Task set:
- a) Three questions on the Java question about a null field:
(i) Which tool reports that cfgFilePath is always null?
(ii) What error occurs when the program is run?
(iii) What index does the line declaring b1 pass to keys.get?
- b) Could you write out the Java question, word for word, from "And then the" through "null pointer exception."?

Source document:
▬▬▬▬▬▬
0

I have a value in Java that is always null but I don't understand why, because I am setting the value of the variable using the class constructor.

I have code like such:

Driver driverClass = new Driver("<file path redacted>");

And then the below:

String cfgFilePath;

public Driver(String cfgFile) {
    this.cfgFilePath = cfgFile;
}

private ArrayList<String> keys = getKeys(cfgFilePath);
private String a1 = keys.get(0);
private String b1 = keys.get(1);

For some reason, IntelliJ IDEA says that cfgFilePath is always null. I am initializing it with the Driver class constructor, so why is it null? When I run the program I get a null pointer exception.
▬▬▬▬▬▬
Supplied records:
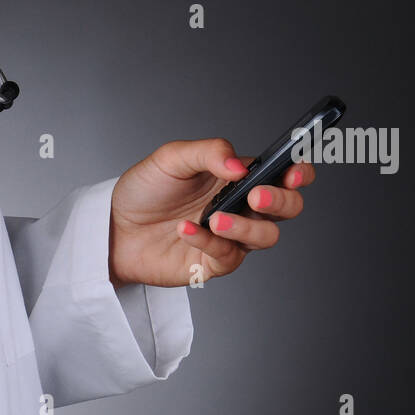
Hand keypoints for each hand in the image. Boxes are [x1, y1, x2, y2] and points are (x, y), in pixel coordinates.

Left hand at [108, 138, 314, 287]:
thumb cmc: (145, 191)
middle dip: (281, 201)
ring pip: (266, 236)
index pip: (285, 173)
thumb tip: (239, 164)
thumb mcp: (171, 158)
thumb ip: (208, 152)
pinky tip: (185, 229)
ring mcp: (231, 237)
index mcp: (239, 178)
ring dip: (246, 227)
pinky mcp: (214, 263)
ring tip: (215, 219)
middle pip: (288, 208)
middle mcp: (242, 207)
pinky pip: (228, 256)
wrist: (114, 227)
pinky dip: (208, 242)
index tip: (294, 172)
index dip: (299, 172)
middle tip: (256, 196)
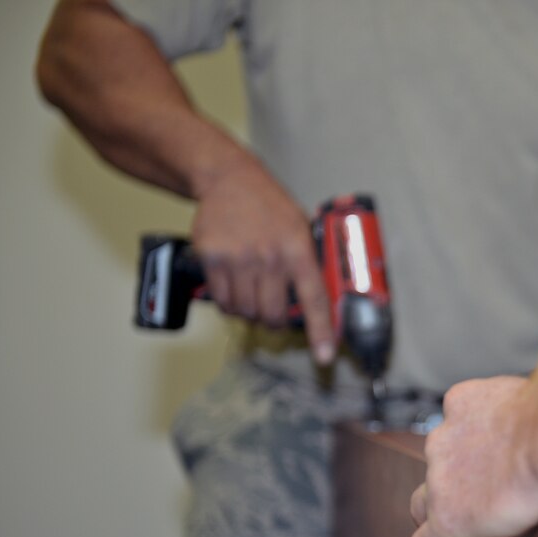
▬▬▬▬▬▬
Solutions by task:
- a)
(i) IntelliJ IDEA
(ii) A null pointer exception
(iii) 1

- b)
And then the below:

String cfgFilePath;

public Driver(String cfgFile) {
    this.cfgFilePath = cfgFile;
}

private ArrayList<String> keys = getKeys(cfgFilePath);
private String a1 = keys.get(0);
private String b1 = keys.get(1);

For some reason, IntelliJ IDEA says that cfgFilePath is always null. I am initializing it with the Driver class constructor, so why is it null? When I run the program I get a null pointer exception.